Venture capitalists, particularly those with investment banking experience, are an important source of advice (through its
board or shareholder status) on how a young company can seek to avoid the pitfalls of becoming a small cap stock with little
liquidity.
Specifically, companies need to be aware that there is a growing "orphanage" in the U.S. public markets, populated by companies
whose valuation is below the necessary threshold to command the attention of investment bank analysts, and, as a result, institutional
buyers, whose trades typically comprise the majority of trading volume for most companies listed on Nasdaq and the New York
Stock Exchange.
A company whose stock is "in the orphanage" is in a difficult situation. The expense and nuisance of public registration and
burdensome ongoing disclosure requirements is not counterbalanced by genuine liquidity or an accurate trading price which
real liquidity would bring. Moreover, a thinly traded stock tends to trade down. Stock that came public at a share price of,
say, $15, once fallen into the orphanage, may slip into single digits even though the company is doing just fine. This can
lead to ever-declining stock prices and trading volume which, in severe cases, may result in delisting.

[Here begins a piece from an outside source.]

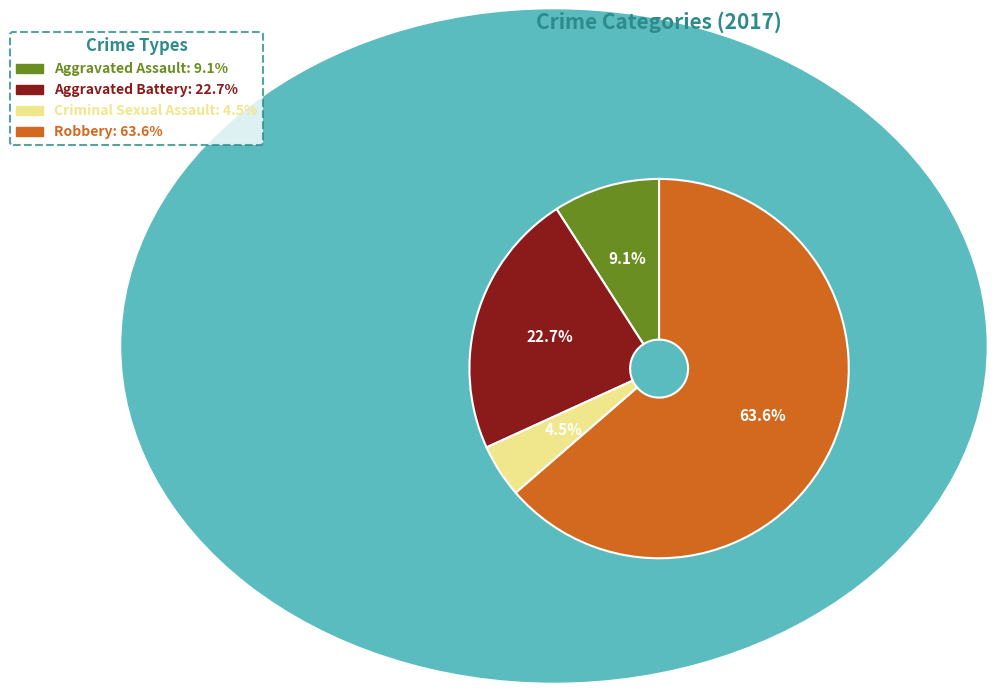

Which category accounts for the majority?

Robbery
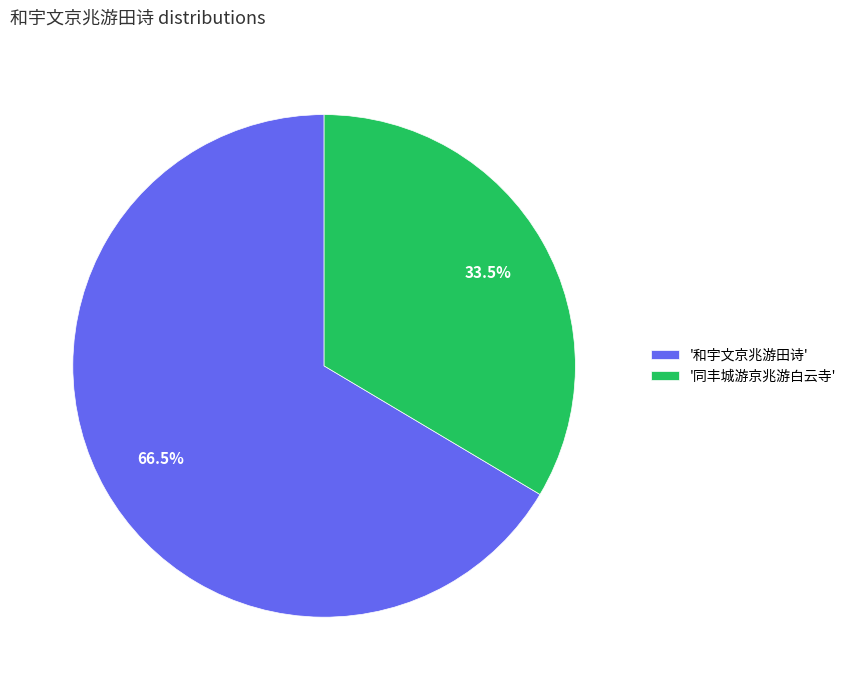

Between '和宇文京兆游田诗' and '同丰城游京兆游白云寺', which is larger?

'和宇文京兆游田诗'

We have seen companies follow this downward spiral, including a few which have bounced back dramatically such as NetEase.com,
an Internet portal operator in China and a client of our firm. NetEase.com went from an IPO price of $15.50 to subsequently
trading under $1 on Nasdaq and facing potential delisting in 2002, to trading well over $40 in recent quarters and the initiation
of analyst coverage by several investment banks.

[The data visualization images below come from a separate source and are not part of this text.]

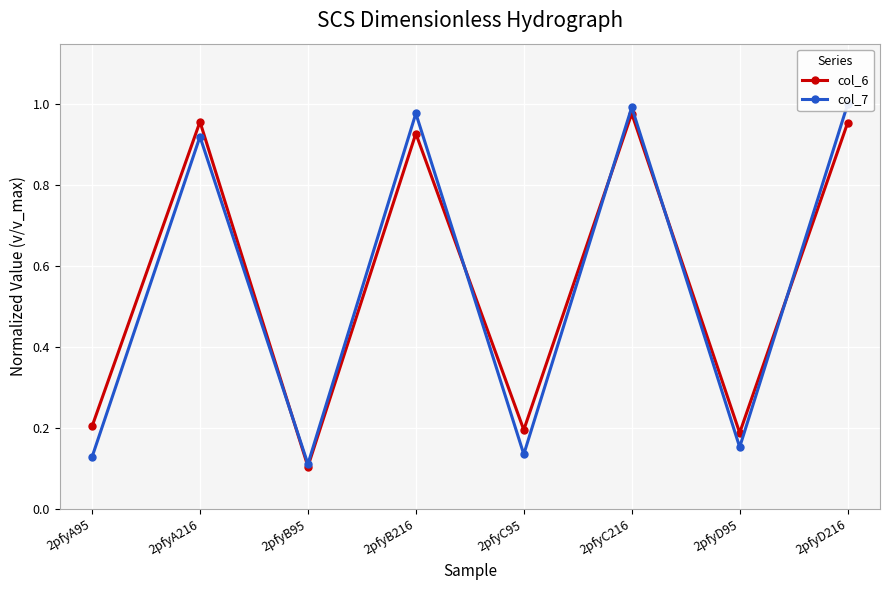

What are all the series names shown in the legend?

col_6, col_7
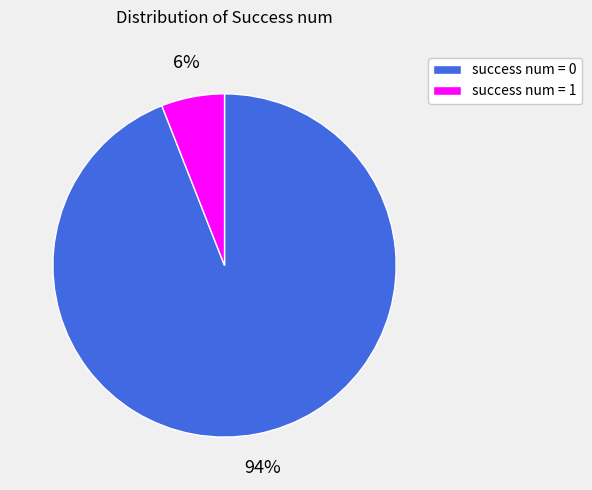

Count the number of slices in the pie.

2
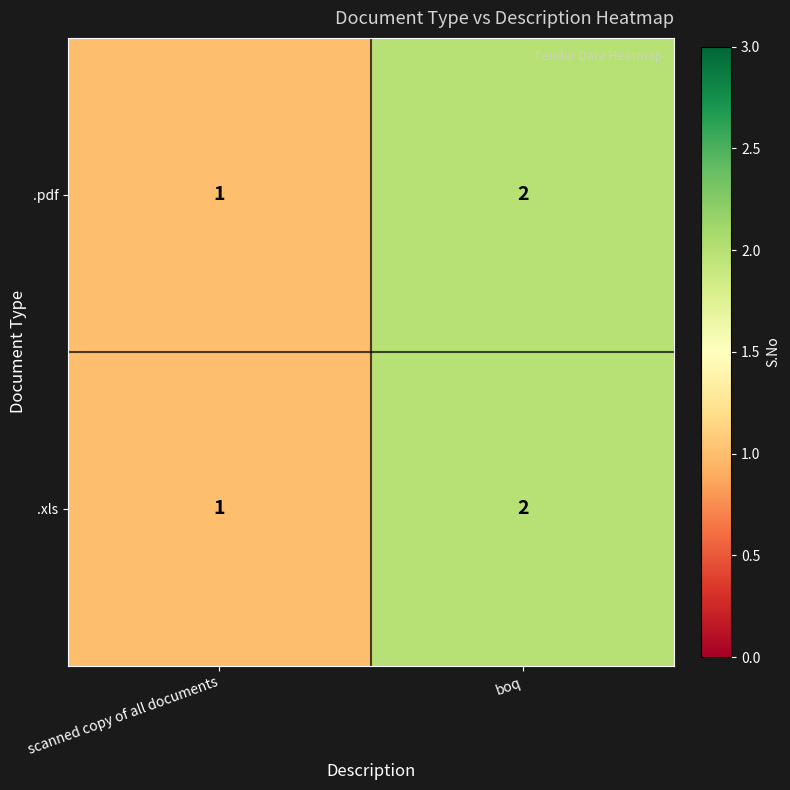

True or false: .pdf has a value of 2 at boq.

True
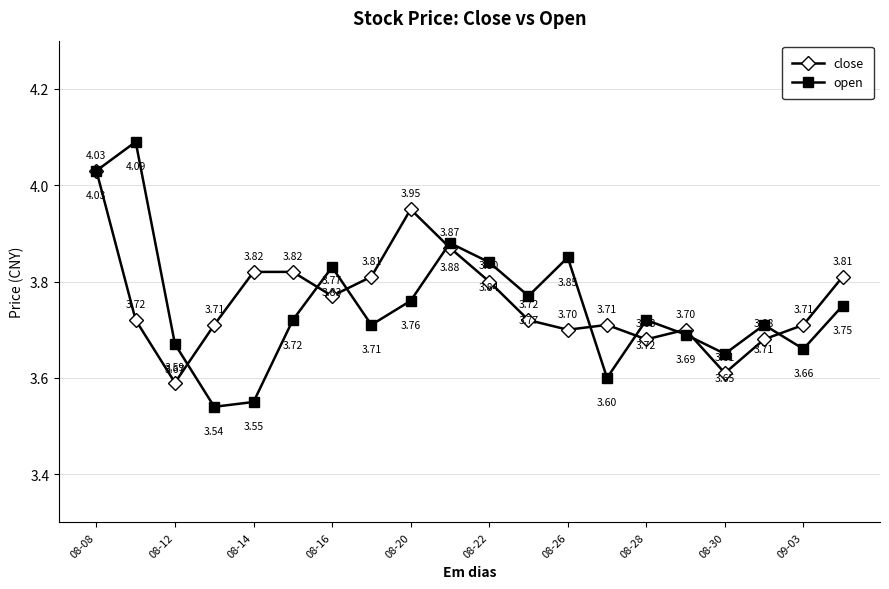

Rank the series by their average value, from highest to lowest.

close, open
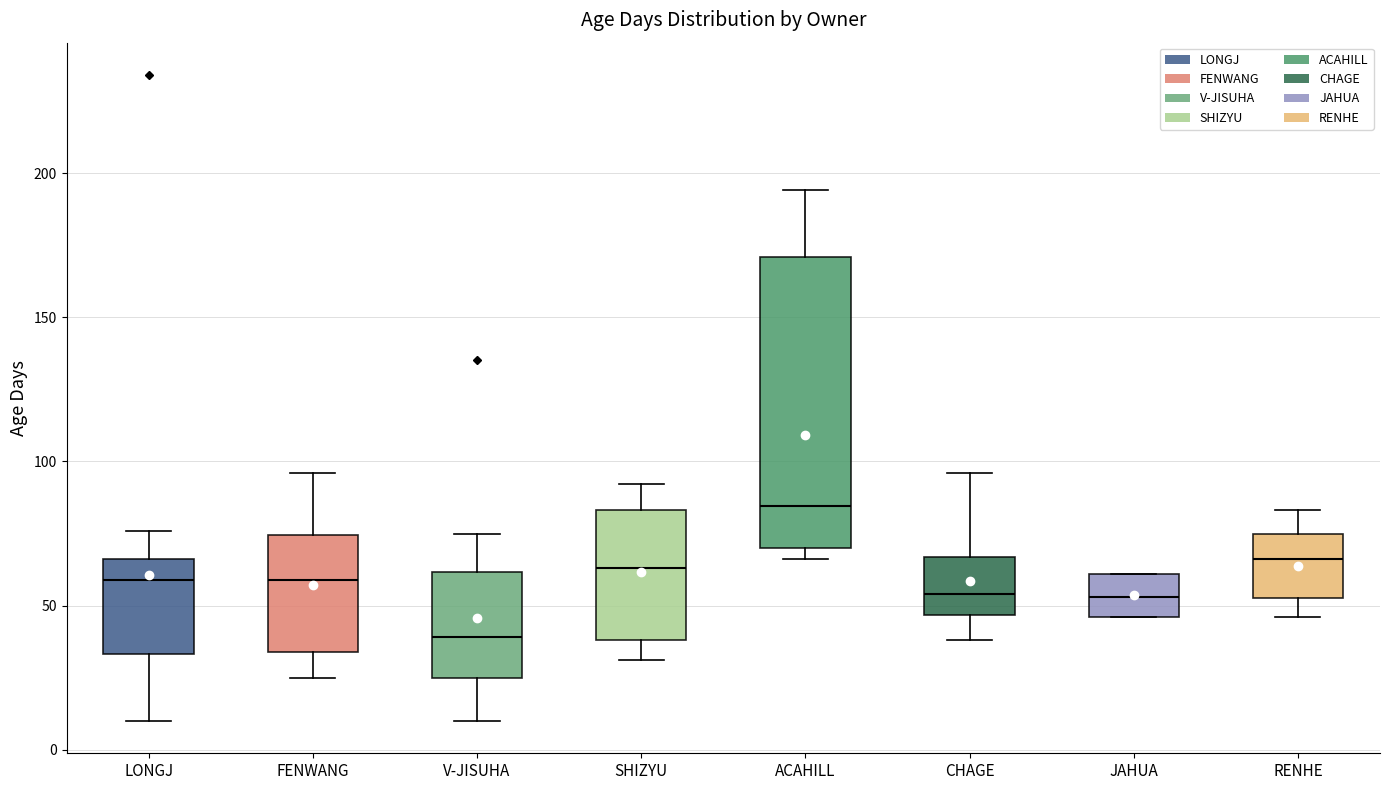

Which box is the tallest, from its lower edge to its upper edge?

ACAHILL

To stay out of the orphanage, a company's management and board should be ready to commit themselves for the long-term to not
only growing the company and meeting analysts' expectations, but also to:
- maintaining a seasoned, international caliber management team that effectively communicates the company's message to analysts,
institutional investors and the public at large,
- working closely with outside counsel and other advisors, ideally in conjunction with an internal multi-department disclosure
committee of the company, in developing consistent public disclosure which accurately informs the public about material developments
regarding the company, without creating potential bases for future class action litigation in the U.S. (e.g., overly positive
forecasts of future product developments),
- developing a corporate culture that consistently adheres to the company's internal controls and procedures, and thereby helps
to minimize the possibility of an accounting restatement which is another red flag for U.S. class action litigation (including
against companies with operations in China, which is increasingly common), and
- causing management, the board and key board committees, in particular the audit committee, to allocate sufficient time in
working with outside legal counsel and auditors to ensure that the company's periodic public disclosure filed with the U.S.
Securities and Exchange Commission is complete and accurate.